Immer mehr Früh- und Neugeborene, Kinder, Jugendliche und junge Erwachsene leiden unter einer chronischen, onkologischen oder schwersten Erkrankung und/oder sind behindert. Diese Patienten und ihre Familien sind durch die körperlichen und psychosozialen Auswirkungen sehr belastet. Sie müssen erhebliche Einschränkungen hinnehmen und leiden unter Überforderung und Defiziten. Komplexe, teilweise lang andauernde oder sehr intensive Therapien können heilen oder ein Leben mit der chronischen oder onkologischen Erkrankung ermöglichen. Hierfür müssen die Familien vielfältige krankheitsbezogene Aufgaben und Belastungen im psychischen, sozialen, finanziellen und organisatorischen Bereich bewältigen. Die Familien sehen sich einem unübersichtlichen Versorgungsangebot im Gesundheitssystem und Sozialwesen gegenüber.

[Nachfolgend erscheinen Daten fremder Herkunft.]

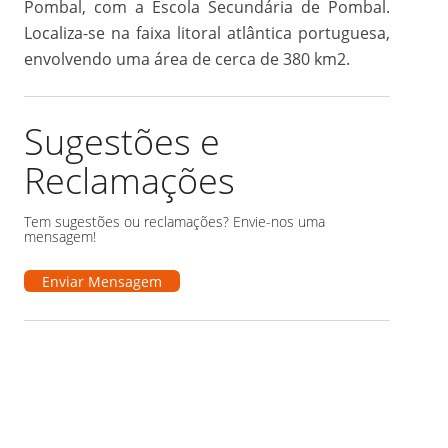
Pombal, com a Escola Secundária de Pombal.
Localiza-se na faixa litoral atlântica portuguesa,
envolvendo uma área de cerca de 380 km2.
Sugestões e
Reclamações
Tem sugestões ou reclamações? Envie-nos uma
mensagem!
Enviar Mensagem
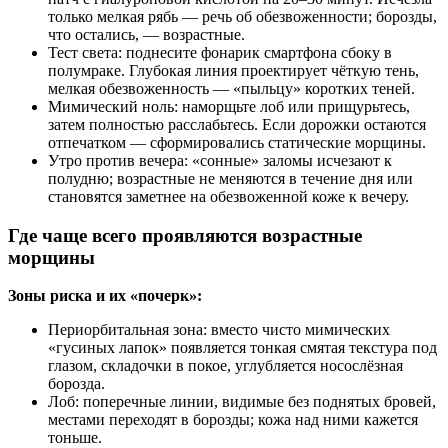
только мелкая рябь — речь об обезвоженности; борозды,
что остались, — возрастные.
Тест света: поднесите фонарик смартфона сбоку в
полумраке. Глубокая линия проектирует чёткую тень,
мелкая обезвоженность — «пыльцу» коротких теней.
Мимический ноль: наморщьте лоб или прищурьтесь,
затем полностью расслабьтесь. Если дорожки остаются
отпечатком — сформировались статические морщины.
Утро против вечера: «сонные» заломы исчезают к
полудню; возрастные не меняются в течение дня или
становятся заметнее на обезвоженной коже к вечеру.
Где чаще всего проявляются возрастные
морщины
Зоны риска и их «почерк»:
Периорбитальная зона: вместо чисто мимических
«гусиных лапок» появляется тонкая смятая текстура под
глазом, складочки в покое, углубляется носослёзная
борозда.
Лоб: поперечные линии, видимые без поднятых бровей,
местами переходят в борозды; кожа над ними кажется
тоньше.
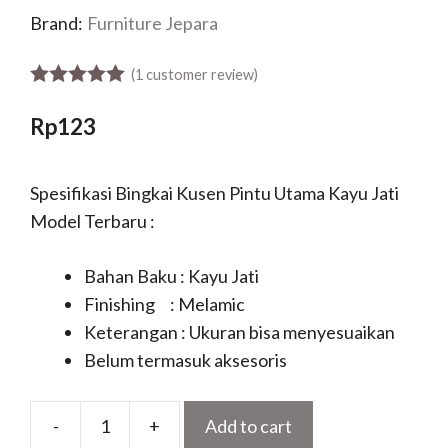
Brand:
Furniture Jepara
(
1
customer review)
5.00
out of 5
Rp
123
Spesifikasi Bingkai Kusen Pintu Utama Kayu Jati
Model Terbaru :
Bahan Baku : Kayu Jati
Finishing : Melamic
Keterangan : Ukuran bisa menyesuaikan
Belum termasuk aksesoris
-
+
Add to cart
Bingkai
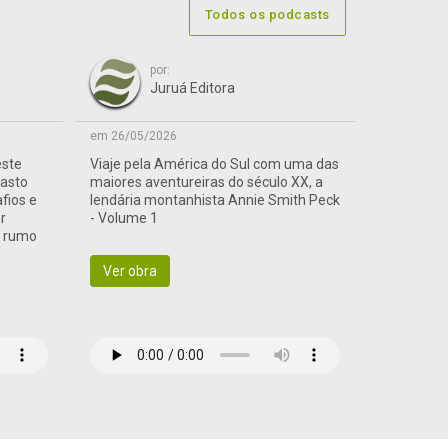
Todos os podcasts
por:
Juruá Editora
em 26/05/2026
este
Viaje pela América do Sul com uma das
vasto
maiores aventureiras do século XX, a
afios e
lendária montanhista Annie Smith Peck
r
- Volume 1
a rumo
Ver obra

Zusätzlich bestehen deutliche regionale Unterschiede in der Versorgungsqualität und –quantität. Die Versorgungsangebote sind selten einrichtungsübergreifend vernetzt und koordiniert. In der Folge werden verordnete Gesundheitsleistungen nicht adäquat in Anspruch genommen, stationäre Aufenthalte verlängert oder es kommt zu unnötigen Wiederaufnahmen.Durch gezielte Nachsorge können wir als hauptamtliche Mitarbeiter in den Familien dabei helfen
• den Behandlungserfolg zu verbessern,
• die stationären Aufenthalte zu verkürzen oder sogar zu vermeiden,
• die Krankheitsbewältigung zu fördern,
• bei der Integration der Krankheit in den Alltag zu helfen,
• Vernetzung der Leistungserbringer in der Region zu verbessern
Damit die Nachsorge und ambulante Familienbegleitung in den Familien mit betreuungsintensiven onkologischen Patienten funktionieren kann, brauchen wir ein gut ausgebildetes Team an ehrenamtlichen Mitarbeitern und eine Koordinatorin.
Die Aufgabe unserer ambulanten Familienbegleitung in den jeweiligen Familien und die Unterstützung die wir anbieten werden sehr vielfältig sein. Dabei kommt es nicht in erster Linie darauf an die Betreuung des kranken Kindes zu übernehmen. Wir wollen den Familien die Hilfen anbieten, die sie sich wünschen und brauchen, dass kann z. B. sein:
• sich mit dem kranken Kind beschäftigen, damit die Mutter mal intensiv Zeit für das Geschwisterkind hat aber auch um mal Zeit für sich, z.B. für einen Arzttermin usw.
• sich mit dem gesunden Geschwisterkind beschäftigen, einen Ausflug machen, bei den Hausaufgaben helfen usw.
• als Zuhörer für die Familie da sein, ein offenes Ohr und Zeit für Probleme zu haben.
Um mit einem Team Ehrenamtlicher arbeiten zu können müssen wir im Vorfeld eine gute Ausbildung sicherstellen. Eine Mitarbeiterin hat die Ausbildung zur Koordinatorin bereits gemacht so dass wir nun Ehrenamtliche suchen die sich für diese Arbeit interessieren und ausbilden lassen wollen.
Die Ausbildung umfasst, angelehnt an das Konzept des Deutschen Kinderhospizvereins, 80 Stunden und wird mit eigenen und fremden Ausbildungskräften realisiert.
Die Ehrenamtlichen werden hier auf ihren Dienst vorbereitet und nach der Ausbildung werden sie durch monatliche Treffen und Einzelgespräche von der Koordinatorin betreut.